## WORK INSTRUCTIONS
Print the whole listing exactly as it appears, but skip the pictures.
[Start of section]
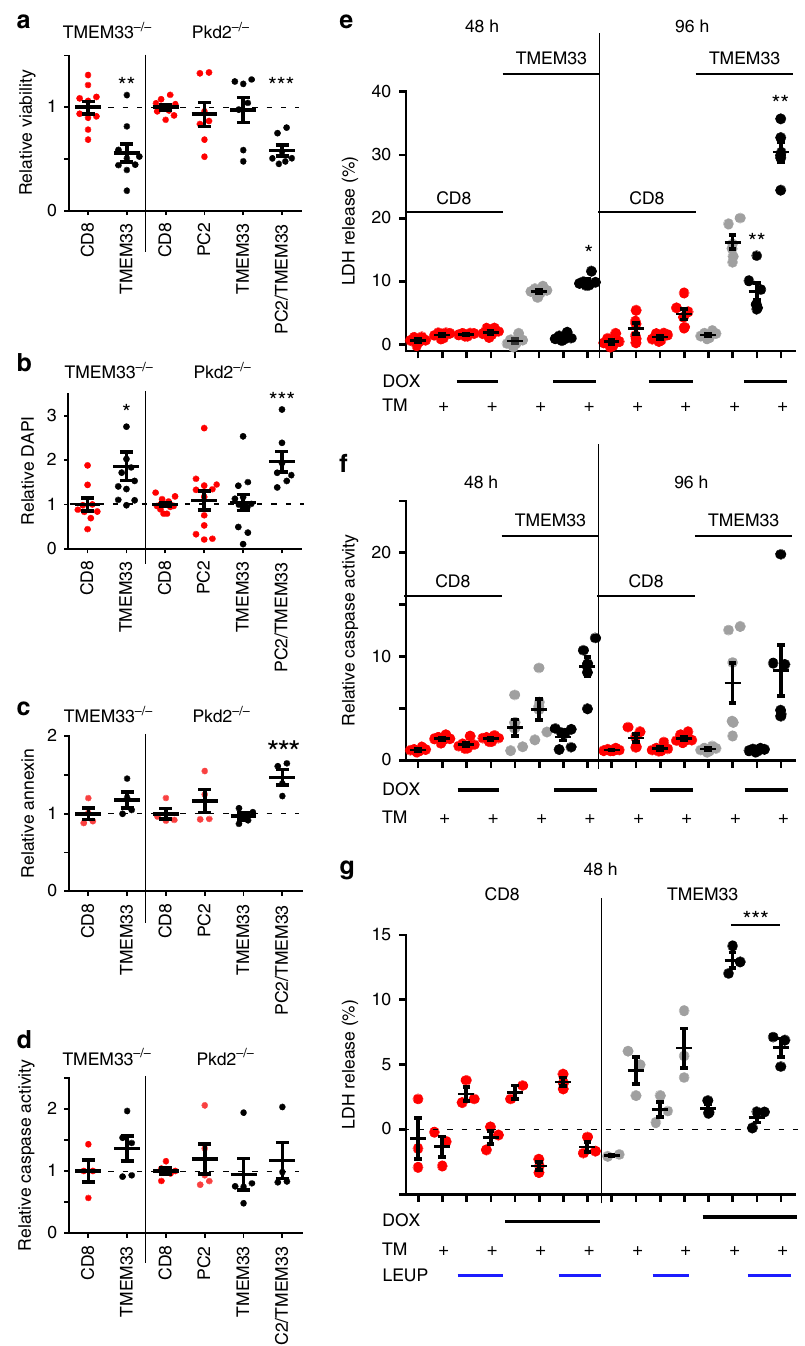
Fig. 6 TMEM33 overexpression induces cytotoxicity in a PC2-dependent manner. a Cell viability determined by measuring the number of Cherry positive cells using a cell sorter. CD8ER (red dots) was used as a negative control. Cells were transfected with TMEM33 (black dots) or PC2 alone (red dots), or with the mix TMEM33/PC2 (black dots). The relative (to the CD8ER conditions) number of viable cells expressing Cherry is illustrated. b Relative number of DAPI positive cells. One TMEM33 complemented TMEM33 − / − data point (4.66) is out of scale. c Relative number of annexin positive cells. d Relative caspase 3/7 activity. e LDH release in either a conditional PCT cell line expressing CD8ER (in red) or TMEM33 (in black), without (in gray) or with DOX induction (in black) at 48 and 96 h. Cells were treated with vehicle (DMSO) or TM (1 μ g/ml) for 16 h. f Same for caspase 3/7 activity. g Effect of the cathepsins inhibitor leupeptin (LEUP; 25 μ M) on LDH release in a conditional PCT cell line expressing TMEM33 (black dots) or CD8ER (red dots) without or with DOX induction (48 h), as indicated. Values are means ± SEM overlaid with dot plots. One star indicates p < 0.05, two stars p < 0.01 and three stars p < 0.001, with a one-way permutation test used to evaluate statistical signi fi cance. Source data are provided as a Source Data fi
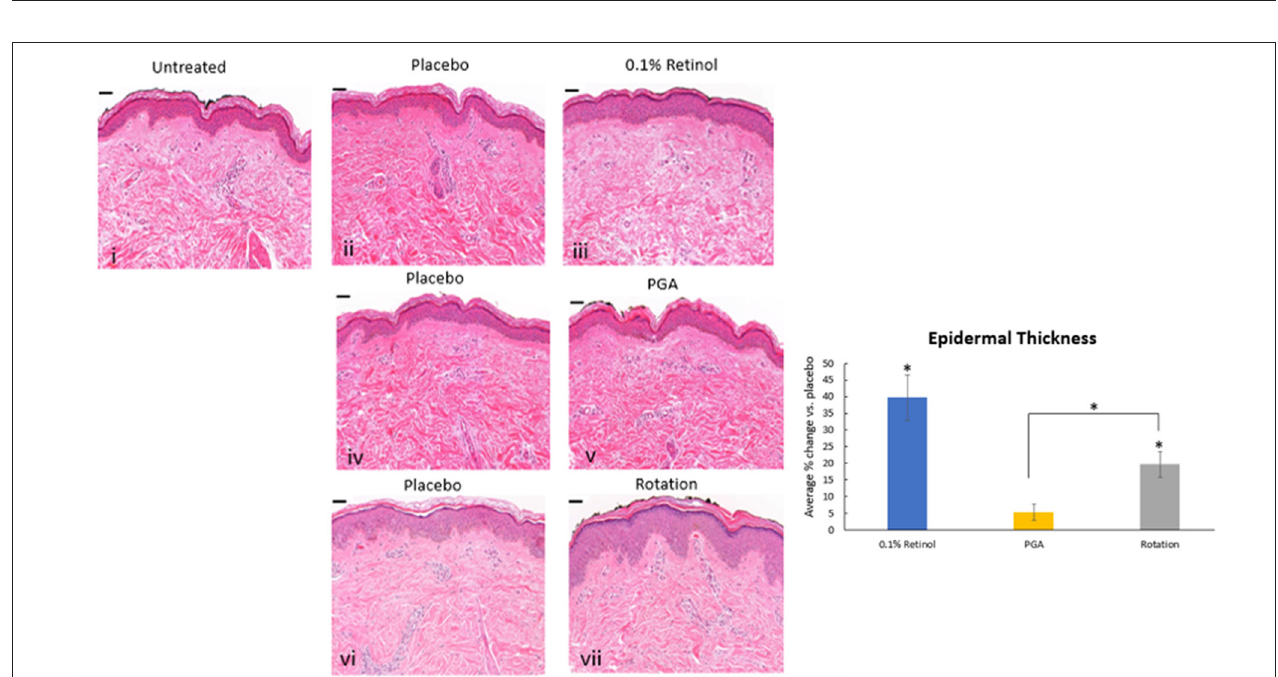
FIGURE 7 | Histology of skin biopsies. Volunteers ( n = 32) received application of either 0.1% retinol formulation for 4 weeks or weekly rotation of 1% phytol/4% glycolic acid (PGA) formula with 0.1% retinol formula. Biopsy samples were taken at the end of the 4-week period. An analysis of epidermal thickness in in vivo skin samples by H&E staining showed that retinol and rotational formulations have a significant effect on increasing epidermal thickness when compared to placebo ( p < 0.05). i: untreated, ii: placebo for retinol, iii: retinol, iv: placebo for PGA, v: PGA, vi: placebo for vii, and vii: rotation of iii and v. Scale bar = 50 µ m. *Means p < 0.05 or statistically significant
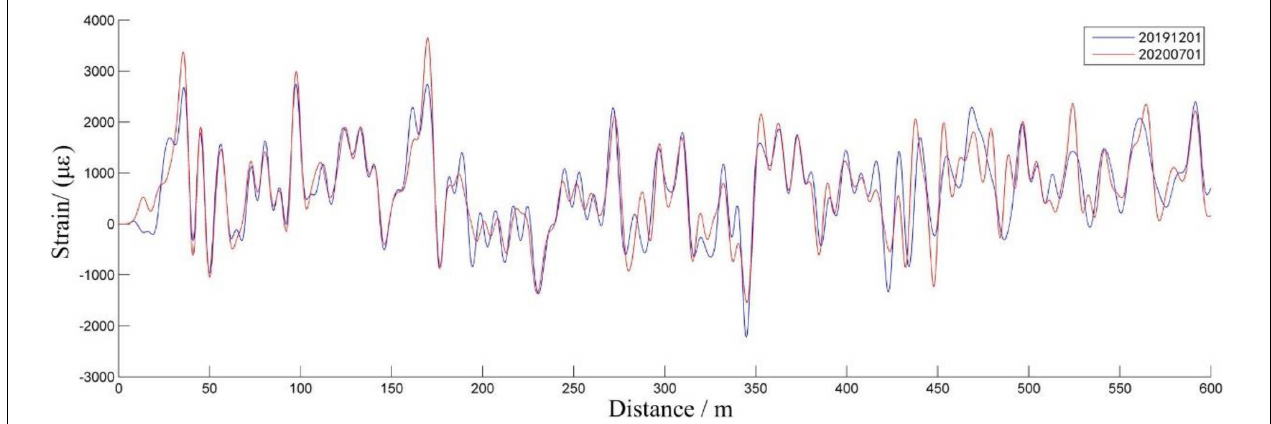
FIGURE 7 | The initial monitoring data of the NBX-6050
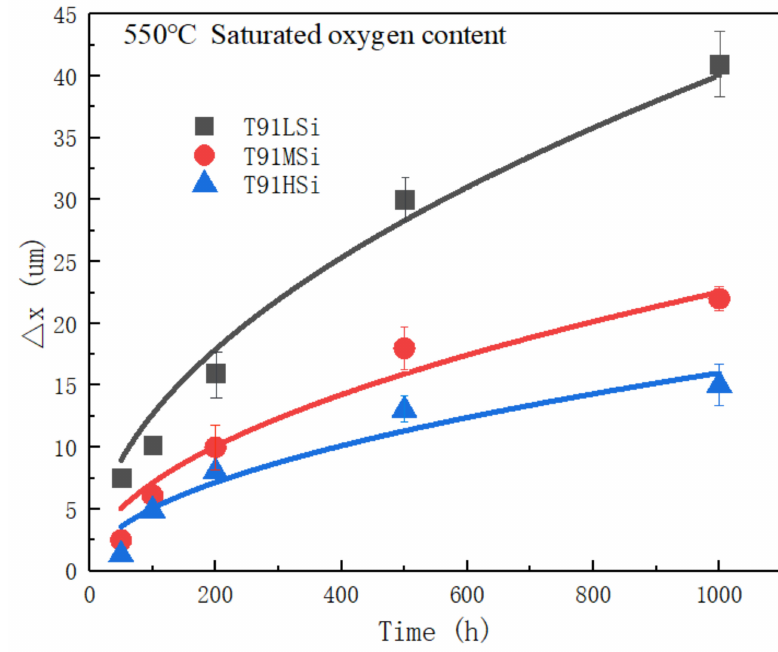
Figure 6. Variation law of oxide film thickness with time static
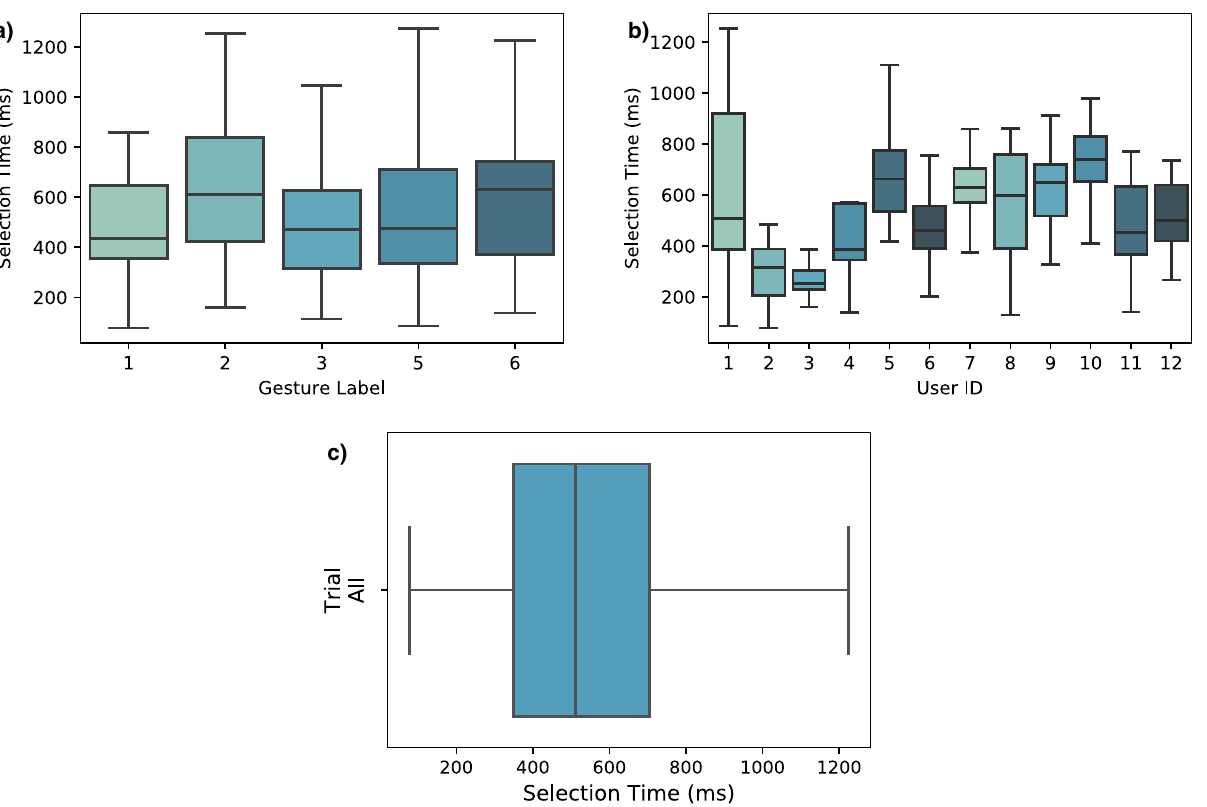
Figure 7. Motion selection time evaluation. ( a ) Motion selection time of the real-time trials per gesture label and ( b ) per user. ( c ) Results of all trials across all participants shown on a box plot. The median ST is 512.05 ms with a minimum reaching 78 ms. Selection times are shown for all gesture labels except label 4 since it is the neutral hand state used in all trials as a starting position.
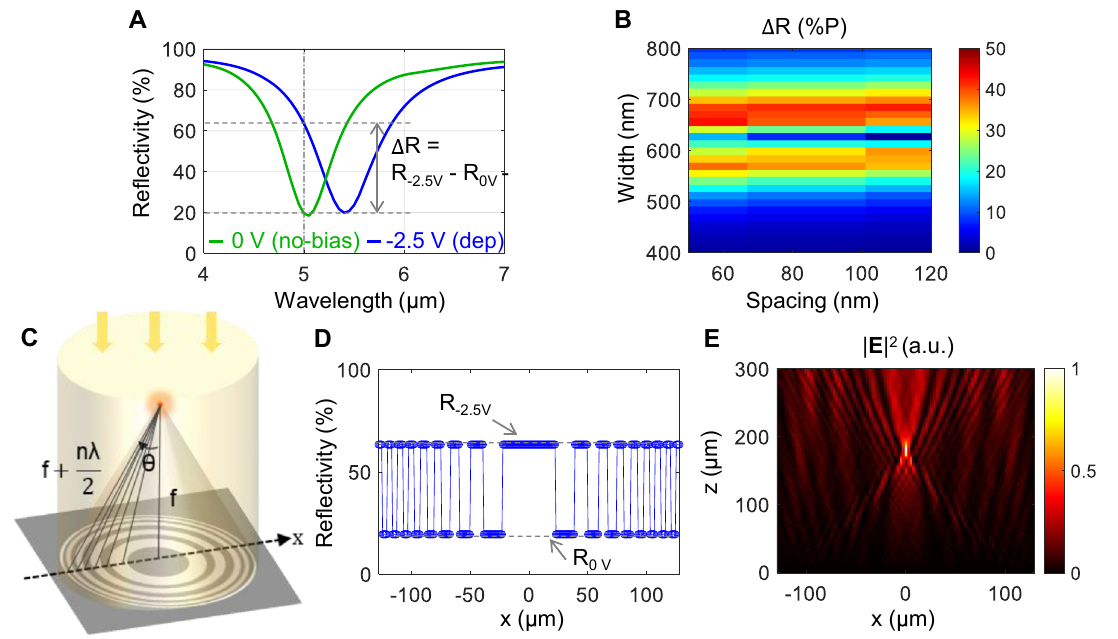
Figure 3: Amplitude modulation and beam focusing of mid-infrared light. (A) Reflectivity spectrum for different voltages of 0 V (the green line) for no-bias, and − 2.5 V (the blue line) for depletion. The contrast of the re fl ectivity underapplied biases denoted by Δ R is the maximumat the wavelength of 5.0 μ m denoted by the vertical dash-dottedline. (B) Map for the re fl ectivity contrast for different values of widths and spacings. (C) Schematic of the Fresnel Zone plate consisting of multiple co- centeredringswithalternatingintensity.(D)Re fl ectivitydistributionassignedtoeachAlantennatoimplementtheFresnelZoneplatein(C)as an example of beam focusing with the focal length of 200 μ m according to (2). (E) Electric fi eld intensity distribution calculated by using the one-dimensional variation of the re fl ectivity given in (D), indicating that the focus is formed at the designed focal length of 200 μ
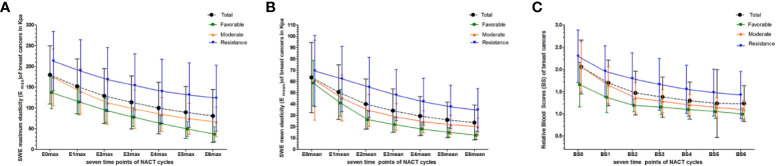
Dynamic changes in Emax, Emean, and BS were measured at seven time points (baseline: t0; interim: t1–t5; and before surgery: t6) for total and different pathological response groups. (A) Emax at t0–t6; (B) Emean at t0–t6; (C) BS at t0–t6.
[End of section]
## OUTPUT BELOW
Fig. 6 TMEM33 overexpression induces cytotoxicity in a PC2-dependent manner. a Cell viability determined by measuring the number of Cherry positive cells using a cell sorter. CD8ER (red dots) was used as a negative control. Cells were transfected with TMEM33 (black dots) or PC2 alone (red dots), or with the mix TMEM33/PC2 (black dots). The relative (to the CD8ER conditions) number of viable cells expressing Cherry is illustrated. b Relative number of DAPI positive cells. One TMEM33 complemented TMEM33 − / − data point (4.66) is out of scale. c Relative number of annexin positive cells. d Relative caspase 3/7 activity. e LDH release in either a conditional PCT cell line expressing CD8ER (in red) or TMEM33 (in black), without (in gray) or with DOX induction (in black) at 48 and 96 h. Cells were treated with vehicle (DMSO) or TM (1 μ g/ml) for 16 h. f Same for caspase 3/7 activity. g Effect of the cathepsins inhibitor leupeptin (LEUP; 25 μ M) on LDH release in a conditional PCT cell line expressing TMEM33 (black dots) or CD8ER (red dots) without or with DOX induction (48 h), as indicated. Values are means ± SEM overlaid with dot plots. One star indicates p < 0.05, two stars p < 0.01 and three stars p < 0.001, with a one-way permutation test used to evaluate statistical signi fi cance. Source data are provided as a Source Data fi
FIGURE 7 | Histology of skin biopsies. Volunteers ( n = 32) received application of either 0.1% retinol formulation for 4 weeks or weekly rotation of 1% phytol/4% glycolic acid (PGA) formula with 0.1% retinol formula. Biopsy samples were taken at the end of the 4-week period. An analysis of epidermal thickness in in vivo skin samples by H&E staining showed that retinol and rotational formulations have a significant effect on increasing epidermal thickness when compared to placebo ( p < 0.05). i: untreated, ii: placebo for retinol, iii: retinol, iv: placebo for PGA, v: PGA, vi: placebo for vii, and vii: rotation of iii and v. Scale bar = 50 µ m. *Means p < 0.05 or statistically significant
FIGURE 7 | The initial monitoring data of the NBX-6050
Figure 6. Variation law of oxide film thickness with time static
Figure 7. Motion selection time evaluation. ( a ) Motion selection time of the real-time trials per gesture label and ( b ) per user. ( c ) Results of all trials across all participants shown on a box plot. The median ST is 512.05 ms with a minimum reaching 78 ms. Selection times are shown for all gesture labels except label 4 since it is the neutral hand state used in all trials as a starting position.
Figure 3: Amplitude modulation and beam focusing of mid-infrared light. (A) Reflectivity spectrum for different voltages of 0 V (the green line) for no-bias, and − 2.5 V (the blue line) for depletion. The contrast of the re fl ectivity underapplied biases denoted by Δ R is the maximumat the wavelength of 5.0 μ m denoted by the vertical dash-dottedline. (B) Map for the re fl ectivity contrast for different values of widths and spacings. (C) Schematic of the Fresnel Zone plate consisting of multiple co- centeredringswithalternatingintensity.(D)Re fl ectivitydistributionassignedtoeachAlantennatoimplementtheFresnelZoneplatein(C)as an example of beam focusing with the focal length of 200 μ m according to (2). (E) Electric fi eld intensity distribution calculated by using the one-dimensional variation of the re fl ectivity given in (D), indicating that the focus is formed at the designed focal length of 200 μ
Dynamic changes in Emax, Emean, and BS were measured at seven time points (baseline: t0; interim: t1–t5; and before surgery: t6) for total and different pathological response groups. (A) Emax at t0–t6; (B) Emean at t0–t6; (C) BS at t0–t6.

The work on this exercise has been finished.